Teresa había confesado secretos y esa noche
Segundo no había logrado conciliar el sueño, la causa: ella y una declaración
que juzgaba a su padre como un hombre infiel, encima con la misma mujer con la
que había intimidado pocos días antes. Segundo sentía asco, asco en todo su cuerpo,
como si lo tuviese embarrado, maloliente. Es que había armado otra imagen de su
padre, así también lo recordaba siempre su abuela: como un hombre de familia.
Restaban cinco minutos para las seis de la tarde.
Segundo necesitaba conversar con Pedro, su mejor amigo, a quien no veía desde
el partido de fútbol, evento acontecido poco antes de la muerte de su abuela.
Su deseo se hacía realidad porque estaban sentados en el banquito de una plaza
del barrio Puerto Madero, entre la costanera y los rascacielos, lugar
geográfico donde solían juntarse esporádicamente, lejos del barullo ciudadano y
los bocinazos de los coches. Estaban solos pero acompañados por un farol
encendido y varios árboles bien podados que bordeaban cada caminito que se
abría hacia los laterales de la plaza. A unos cien metros estaba el coche de
Pedro, estacionado en la calle frente a los cimientos de una ambiciosa torre en
construcción.
—Lamento mucho la pérdida de Carolina —le decía
Pedro—, así como también lamento muchísimo no haber estado presente. Mi
detestable jefe no tuvo mejor idea que trasladarme a otra ciudad.
—No te hagas problema, amigo, lo importante es que
ahora estamos juntos.
—Sí… pero vos me conocés. ¿Seguro estás bien?
—No tanto, realmente, pero con ese hombre en la
cabeza: Francisco Reina —masticaba su nombre.
— ¿Reina, Francisco Reina? Había entendido Fleina,
pero Reina, ¿Segundo?, Francisco Reina es un poderoso empresario hotelero.
— ¿Perdón?
—Francisco Reina tiene un hotel, allá —señalaba la
zona sur, hacia la zona del casino flotante.
— ¿Estás seguro?
—Más que seguro. ¿No dijiste que tenía un hotel?,
bueno el Reina que yo conozco tiene un hotel en este barrio de ricachones.

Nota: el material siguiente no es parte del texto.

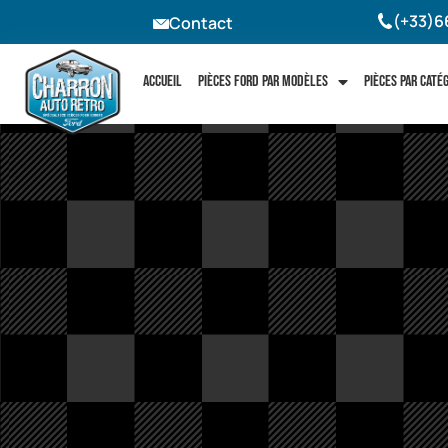
(+33)6
Contact
Accueil
Pièces Ford par modèles
Pièces par caté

Es
más, creo que se llama “La Estrella”. Mi jefe le provee jabones desde hace
décadas.
— ¡La Estrella Fugaz! —resaltaba con entusiasmo—,
pero Teresa comentó todo lo contrario, dijo que había cerrado sus puertas.
—Estoy casi seguro de que ese Reina es dueño de un
hotel. ¡Estamos tan cerca! ¿Vamos?
— ¿A dónde?
—Al hotel.
— ¿Ahora?
—Es ahora o nunca. Dale, parate y subamos al
coche. Estamos cerca, demasiado cerca —alentaba Pedro al pararse, estrechándole
la mano abierta para acelerar su incorporación.